*** Block opens ***

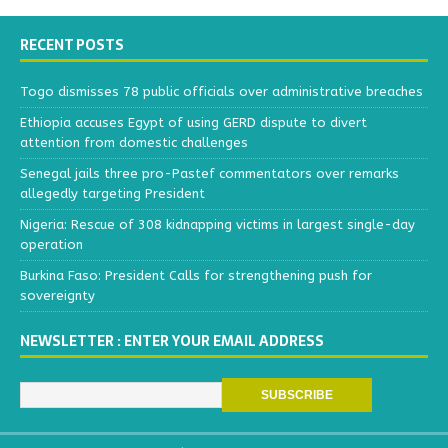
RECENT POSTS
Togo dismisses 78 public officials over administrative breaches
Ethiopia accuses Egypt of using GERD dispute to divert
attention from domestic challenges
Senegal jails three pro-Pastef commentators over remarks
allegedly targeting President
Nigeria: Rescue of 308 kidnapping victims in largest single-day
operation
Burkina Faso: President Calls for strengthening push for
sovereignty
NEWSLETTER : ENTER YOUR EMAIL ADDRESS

*** Block closes ***
*** Block opens ***

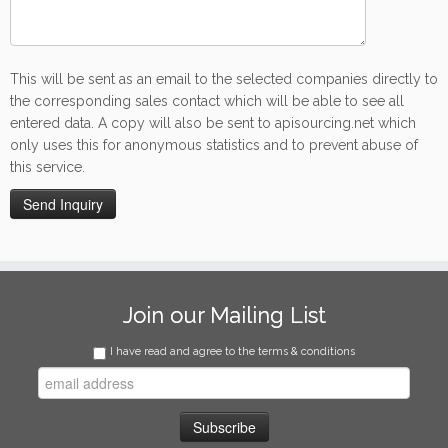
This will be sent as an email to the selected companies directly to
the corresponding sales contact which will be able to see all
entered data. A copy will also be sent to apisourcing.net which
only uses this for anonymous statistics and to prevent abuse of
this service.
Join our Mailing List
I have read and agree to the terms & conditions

*** Block closes ***

*EXERCISE BRIEF:* Retype the portion of the data above that starts on the line with "the corresponding sales" and finishes on the line with "I have read", including both of those lines.

*YOUR SOLUTION:*
the corresponding sales contact which will be able to see all
entered data. A copy will also be sent to apisourcing.net which
only uses this for anonymous statistics and to prevent abuse of
this service.
Join our Mailing List
I have read and agree to the terms & conditions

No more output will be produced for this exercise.